Inside a hollow mountain their android pilot finds some creepy goo which he decides to pocket. Soon they find an apparently long dead being whom they guess to be an Engineer – a creator of humankind. With his severed head in a bag they troop back to the ship. Naturally they leave behind a couple of twits who got caught in a dust storm.
Quarantine is for wimps, so they haul the head straight into a lab aboard ship to examine it. This procedure is left to the girls, who giggle and stick an electrode in its ear while they wonder how much juice is enough to revive it. Remember, this is the most exciting discovery in the history of the Universe. Re-animation doesn’t go so well and after some lip-smacking and eye-rolling, the head explodes like a watermelon hit by a sniper.
The dodgy android slips the goo into someone’s drink and he’s sure to be a goner, you just know it. Meanwhile the guys left in the mountain find an alien cobra thing. Do they run like the wind? No they get up close with it and then it bites a lot. A search party is dispatched headed by the infected guy. The cobra is down someone’s throat in next to no time and they all run back to the ship.
Naturally anyone knocking on the back door is granted admission and a fight ensues, a fight won by the mission leader with her flame thrower. Somewhere along the line a girl performs her own caesarean section and removes a squid-like object. No one seems bothered that she is smearing blood everywhere.

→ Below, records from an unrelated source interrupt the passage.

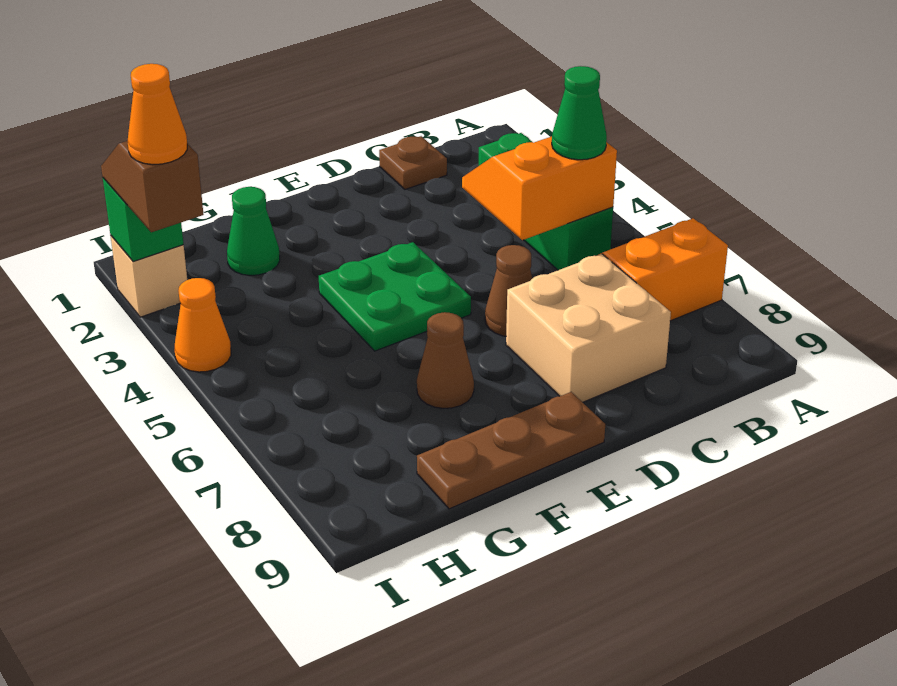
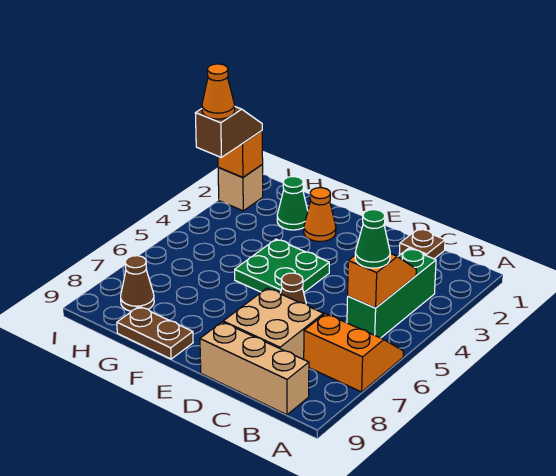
orange slope B4:C5 level 2 top 5 -> orange slope B4:B5 level 2 top 5
none -> tan brick B9:D9 level 1
brown plate E9:G9 level 1 -> brown plate F9:G9 level 1
brown cone F7 level 1 -> brown cone H8 level 1
green brick I2 level 2 -> orange brick I2 level 2
orange cone I4 level 1 -> orange cone F2 level 1

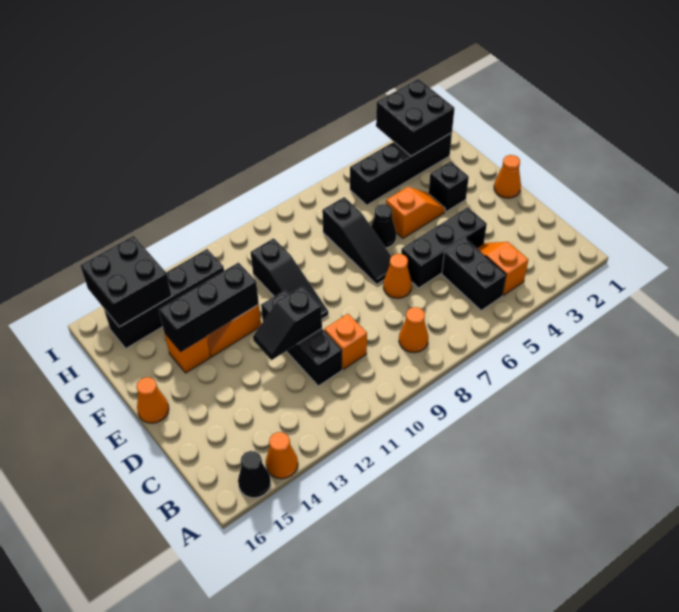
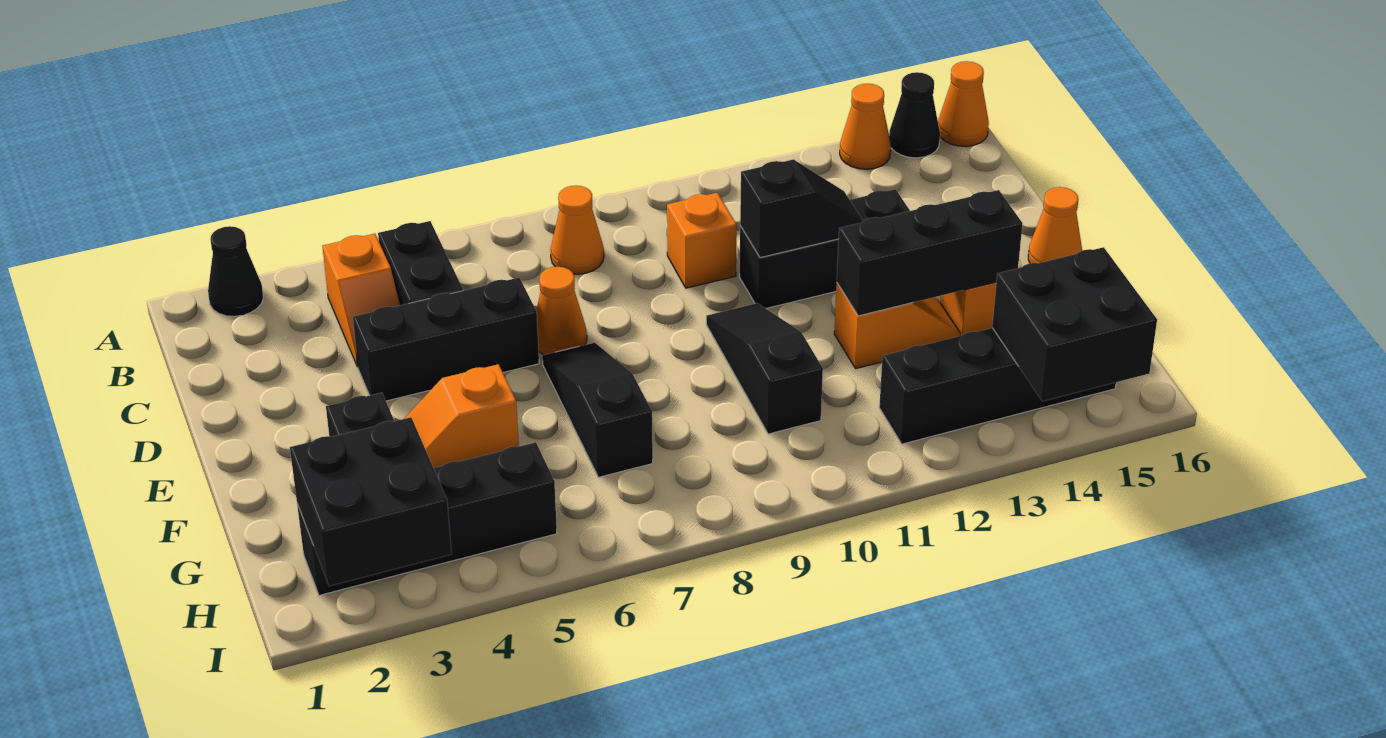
black brick C11:E11 level 1 -> black brick D11:D13 level 1
orange cone E1 level 1 -> orange cone A16 level 1
black cone F6 level 1 -> black cone A2 level 1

And these are scientists, right.
A very wrinkly old man (the mission funder), played by a youthful but heavily made-up Guy Pearce, arrives on the scene to examine an alien space craft that’s all set for lift-off with a cargo of alien goo. Pearce wrestles with another Engineer and comes off worse. Actually, why not just have a real old-man-actor? The Engineer is so angry he tears the android’s head off next. They all decide to jump in their spaceship and escape the mayhem.
After launch most decide to sacrifice themselves by flying into the aliens’ craft as it takes off. One girl sensibly stays behind to try her luck in the obligatory escape pod. Remember the squid? Now it’s swollen to a crazy size and sets too with an Engineer. I forget which ship they are on or if it even matters.
Bottom line, this is beautifully filmed and the effects are outrageous but don’t expect an iota of common sense. All that glitters is not gold.